Question

A thin rod of length $\dfrac{f}{3}$ is placed along the optical axis of a concave mirror of focal length f such that its image which is real and elongated just touches the rod. Calculate the magnification.

Answer 1

We need to understand the relation between the size of the image, the object distance and the image distance in the given situation to correctly interpret the magnification of the rod. We can easily solve by using the relation between these.

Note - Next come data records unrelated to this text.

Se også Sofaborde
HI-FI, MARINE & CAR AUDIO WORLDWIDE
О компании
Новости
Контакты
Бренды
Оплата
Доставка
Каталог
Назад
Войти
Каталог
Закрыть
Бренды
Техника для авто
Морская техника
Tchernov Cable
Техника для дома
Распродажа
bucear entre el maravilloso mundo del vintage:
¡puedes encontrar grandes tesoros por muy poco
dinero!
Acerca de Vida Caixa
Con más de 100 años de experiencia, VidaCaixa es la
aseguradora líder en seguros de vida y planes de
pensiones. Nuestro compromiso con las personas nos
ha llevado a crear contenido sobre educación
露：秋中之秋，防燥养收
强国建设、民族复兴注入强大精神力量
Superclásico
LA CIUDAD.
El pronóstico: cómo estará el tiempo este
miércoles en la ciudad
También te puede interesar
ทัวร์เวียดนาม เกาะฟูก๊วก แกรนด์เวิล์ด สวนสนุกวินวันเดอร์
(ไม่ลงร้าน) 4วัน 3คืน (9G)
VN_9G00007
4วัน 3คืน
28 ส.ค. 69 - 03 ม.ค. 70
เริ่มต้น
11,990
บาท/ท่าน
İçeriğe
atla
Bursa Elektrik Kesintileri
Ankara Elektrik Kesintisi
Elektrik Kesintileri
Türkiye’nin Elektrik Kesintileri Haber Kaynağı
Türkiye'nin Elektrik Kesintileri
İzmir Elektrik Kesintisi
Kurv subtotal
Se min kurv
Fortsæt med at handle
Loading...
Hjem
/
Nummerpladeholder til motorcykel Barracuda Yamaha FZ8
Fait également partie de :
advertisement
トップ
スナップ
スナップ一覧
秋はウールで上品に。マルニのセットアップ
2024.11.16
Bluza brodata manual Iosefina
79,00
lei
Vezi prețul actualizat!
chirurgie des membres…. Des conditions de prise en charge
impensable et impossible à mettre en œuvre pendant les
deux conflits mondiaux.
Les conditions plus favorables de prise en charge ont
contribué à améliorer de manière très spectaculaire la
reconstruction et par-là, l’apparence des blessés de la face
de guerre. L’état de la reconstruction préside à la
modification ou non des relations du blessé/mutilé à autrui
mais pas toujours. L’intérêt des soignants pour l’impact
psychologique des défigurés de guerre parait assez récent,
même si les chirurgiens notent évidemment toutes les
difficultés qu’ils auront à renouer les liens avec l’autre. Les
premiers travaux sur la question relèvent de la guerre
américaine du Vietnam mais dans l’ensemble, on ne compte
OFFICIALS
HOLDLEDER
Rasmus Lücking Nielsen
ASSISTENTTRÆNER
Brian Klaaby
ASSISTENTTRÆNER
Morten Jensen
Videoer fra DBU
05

Complete step by step solution:
We are given a thin rod which is kept along the axis of a concave mirror. It is given that the image formed by the rod is real and magnified. From this we can infer that the object is placed between the focal point of the mirror and the center of curvature of the mirror.
Let us assume the length of the image of the thin rod kept along the axis to be of ‘l’ units. We can find the lateral magnification of the using the information given as –

& m=\dfrac{h}{h'} \\\ & \Rightarrow m=\dfrac{l}{\dfrac{f}{3}} \\\ & \therefore m=\dfrac{3l}{f} \\\ \end{aligned}$$  Now, we know that to touch the one end of the object, the object should be kept at the center of curvature extending in the direction of the focal point. We can find the position of the object from this information as – $$\begin{aligned} & {{u}_{A}}=2f-\dfrac{f}{3} \\\ & \therefore {{u}_{A}}=\dfrac{5f}{3} \\\ \end{aligned}$$ We can find the image position of the end A of the rod using the mirror formula as – $$\begin{aligned} & \dfrac{1}{f}=\dfrac{1}{{{v}_{A}}}+\dfrac{1}{{{u}_{A}}} \\\ & \Rightarrow \dfrac{1}{{{v}_{A}}}=\dfrac{1}{f}-\dfrac{1}{\dfrac{5f}{3}} \\\ & \Rightarrow \dfrac{1}{{{v}_{A}}}=\dfrac{5-3}{5f} \\\ & \Rightarrow {{v}_{A}}=\dfrac{5f}{2} \\\ \end{aligned}$$ Now, we can see from the figure that the image of the point B which is at the center of curvature will be at B itself. $$\begin{aligned} & \Rightarrow {{u}_{B}}=2f \\\ & \therefore {{v}_{B}}=2f \\\ \end{aligned}$$ Now, we can find the size or length of the image of the rod by subtracting the distances of the image distance of the two points from the mirror as – $$\begin{aligned} & l={{v}_{A}}-{{v}_{B}} \\\ & \Rightarrow l=\dfrac{5f}{2}-2f \\\ & \therefore l=\dfrac{f}{2} \\\ \end{aligned}$$ Now, we can find the magnification as – $$\begin{aligned} & m=\dfrac{3l}{f} \\\ & \Rightarrow m=\dfrac{3\dfrac{f}{2}}{f} \\\ & \therefore m=\dfrac{3}{2}=1.5 \\\ \end{aligned}$$ **Therefore, the magnification of the image of the rod is one and half times the object.** **Note:** We could have found the magnification of the image initially by finding the ratio of the image distance from point A to the object distance from point A. But, in some cases where the object length is too large, the magnification will differ from point to point.